There was drumming, as well as a brushing ceremony with eagle feathers. Perry describes that as like a cleansing, and calls it very powerful: “It allows you to leave behind any negative energy you’ve picked up.”
Entertainment was provided by the Haida-Tsimshian indie-pop duo Sister Says, and donated items—food, socks, gloves, blankets, and more—were distributed to all attendees. Among the food items were cans of salmon, soapberries, and jam, and Perry says that they can always use more traditional foods for the feast.

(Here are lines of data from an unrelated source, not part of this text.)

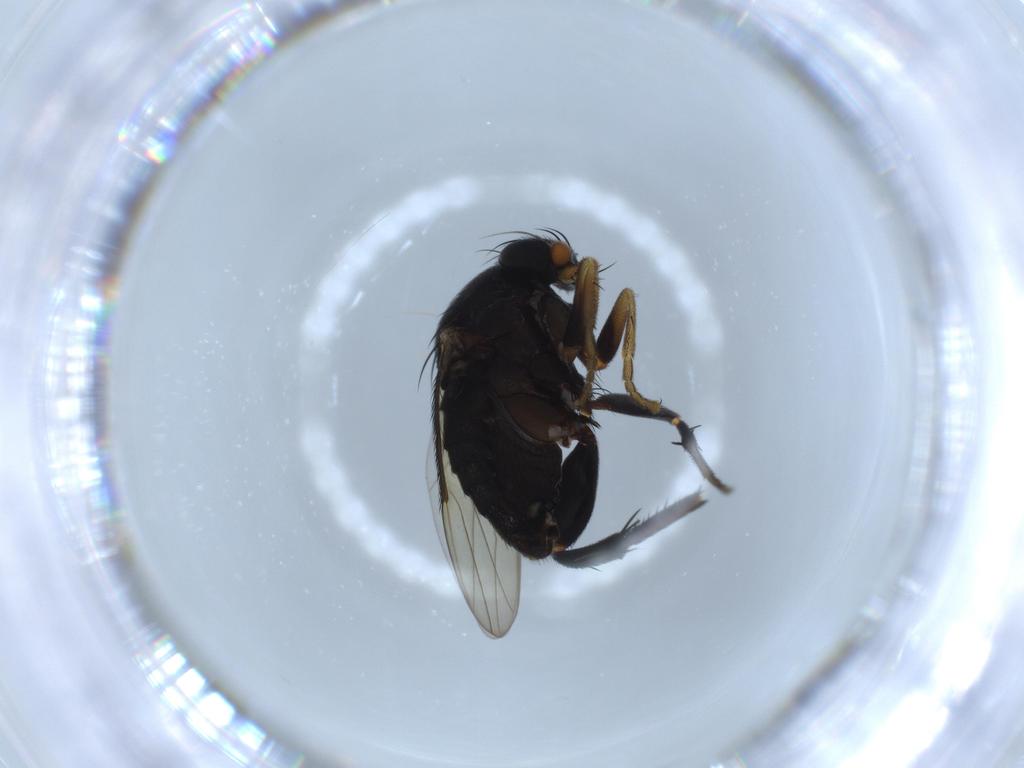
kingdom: Animalia
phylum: Arthropoda
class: Insecta
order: Diptera
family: Phoridae
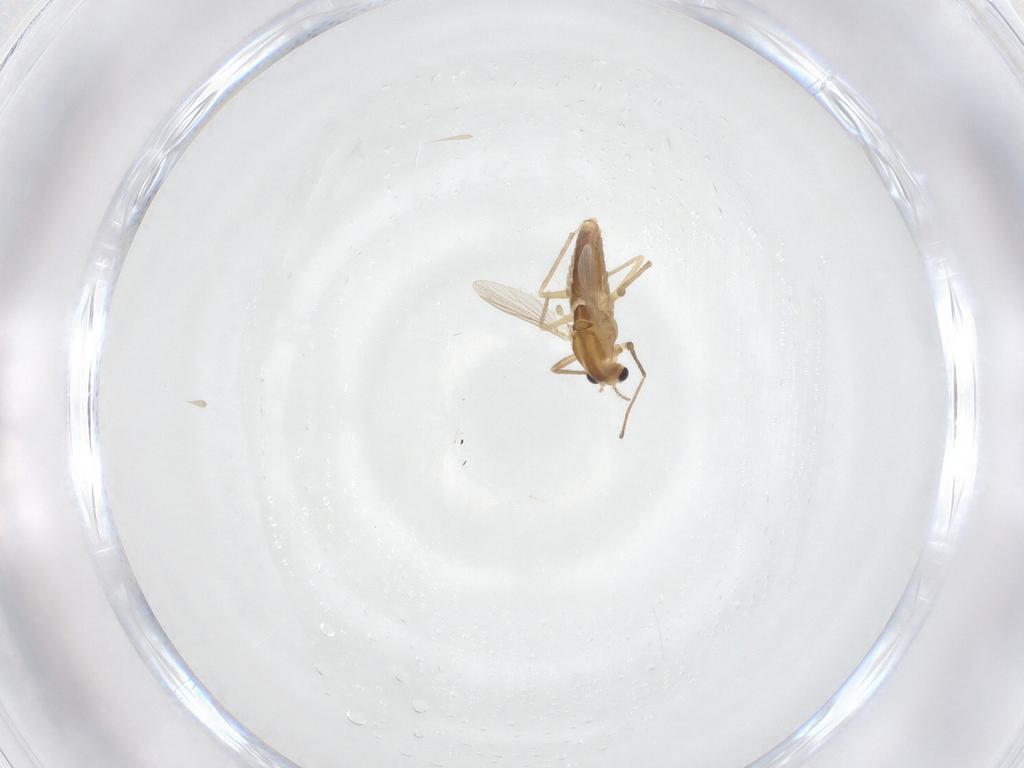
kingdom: Animalia
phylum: Arthropoda
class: Insecta
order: Diptera
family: Chironomidae
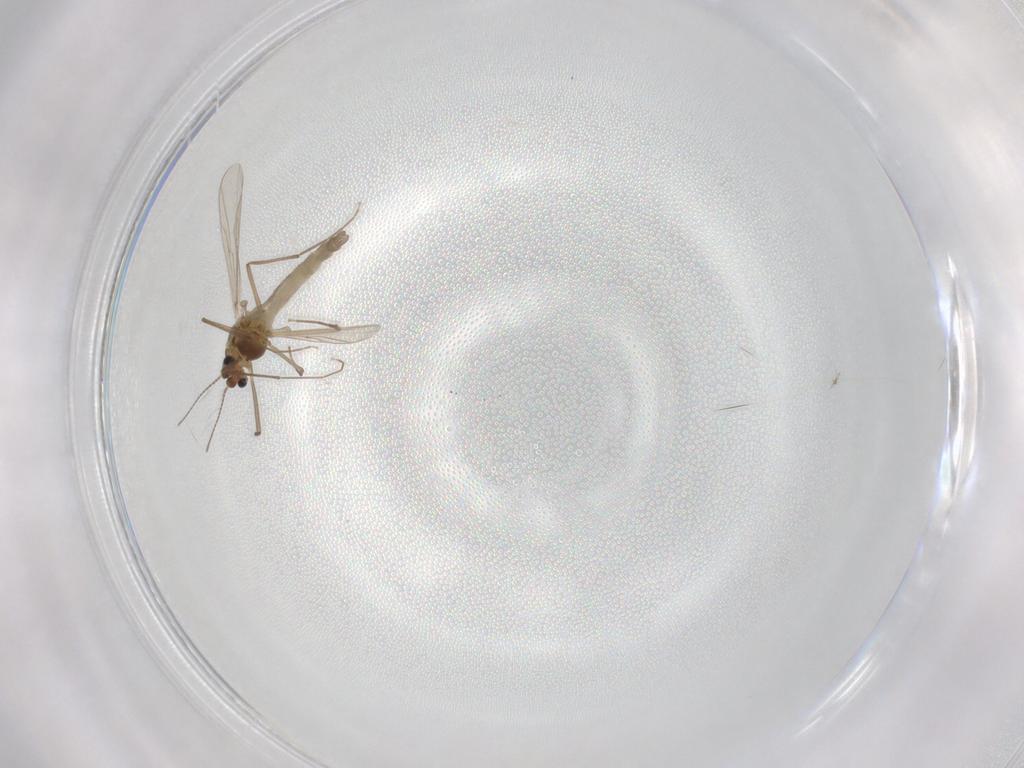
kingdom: Animalia
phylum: Arthropoda
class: Insecta
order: Diptera
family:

“It means a lot to the folks down here. They couldn’t believe they were getting it. Things like that aren’t handed out down here. That was my idea when I started this: connecting people back to the land.
“We chose the name—Helping Our Urban Kwselktn—because we’re all a family in this community. It’s about giving back to people, helping connect them with their home for three or four hours, bringing back memories.
“It was a really good afternoon of people gathering and looking after each other. I’m already looking forward to next year.”